Томас поднялся и направился к двери.
– Питт! – позвал его вдруг новый начальник.
– Да, сэр? – Обернувшись, суперинтендант встретился взглядом с Наррэуэем.
– Будьте осторожны, – сказал тот. – У вас здесь нет друзей. Не забывайте об этом ни на секунду. Никому не доверяйте.
– Понятно, сэр. Благодарю вас.
Выйдя на улицу, Питт вдохнул полной грудью. После гнетущей атмосферы кабинета, пропитанной сладковатым запахом гниющей древесины, дышать свежим воздухом, пусть и с примесью навозного амбре, было подлинным блаженством.
Расспросы привели его в серый, узкий переулок в районе Хенигл-стрит. Он отыскал дом Исаака Каранского, стоявший на углу Брик-лейн, оживленной улицы, которая тянулась от массивного здания сахарного завода, увенчанного башней, до Уайтчепел-роуд. На стук в дверь никто не отозвался, и Томас, чуть подождав, постучал еще раз.
Спустя некоторое время дверь открылась, и на пороге появился мужчина лет пятидесяти пяти. У него было смуглое лицо с ярко выраженными семитскими чертами. Черные локоны волос перемежались с седыми прядями. Его глаза излучали ум в сочетании с добротой, однако было заметно, что жизненные обстоятельства приучили его к осторожности.
– Слушаю вас.
– Мистер Каранский? – спросил Томас.
– Да… – В низком, усталом голосе хозяина дома слышался легкий иноземный акцент.
– Меня зовут Томас Питт. Я только что приехал в этот район и ищу жилье. Мой друг сказал мне, что у вас может быть свободная комната, где можно остановиться.
– Каково имя вашего друга, мистер Питт?
– Наррэуэй.
– Хорошо. У нас есть комната. Пожалуйста, проходите и посмотрите, устраивает ли она вас. Она небольшая, но чистая. Моя жена отличается большой аккуратностью.
Исаак посторонился, давая Томасу пройти. Прихожая была тесной, и лестницу отделяла от двери всего пара ярдов. Всюду царила тьма, и новый жилец подумал, что зимой здесь, должно быть, холодно и сыро. Однако в прихожей пахло чистотой, свежестью, лаком и какими-то травами, что было для него непривычно. Это был уютный, семейный дом, в котором хозяйка поддерживала образцовый порядок.
– Вверх по лестнице, – жестом пригласил полицейского Каранский.

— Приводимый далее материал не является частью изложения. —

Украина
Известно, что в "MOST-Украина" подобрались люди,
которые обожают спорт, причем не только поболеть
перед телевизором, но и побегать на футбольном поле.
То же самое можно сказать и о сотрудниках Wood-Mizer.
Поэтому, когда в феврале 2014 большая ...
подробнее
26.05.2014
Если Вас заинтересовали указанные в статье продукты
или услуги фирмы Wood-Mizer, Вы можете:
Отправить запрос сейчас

Питт стал медленно подниматься, и ступеньки скрипели под его ногами. Когда они оказались на лестничной площадке, хозяин указал суперинтенданту на дверь, и тот открыл ее. Комната действительно оказалась маленькой, с одним окном – настолько закопченным, что через него ничего нельзя было рассмотреть. Зато это давало пищу воображению. Можно было создавать собственные картины того, что находится за стеклом. В комнате стояла железная кровать, уже застеленная свежей простыней, поверх которой лежала стопка одеял. Имелся деревянный шкафчик с десятком выдвижных ящиков с причудливыми ручками, на котором стояли кувшин и таз, а на стене висело небольшое зеркало. Платяной шкаф отсутствовал, но к двери были прикреплены два крючка. На полу рядом с кроватью лежал сшитый из лоскутов коврик.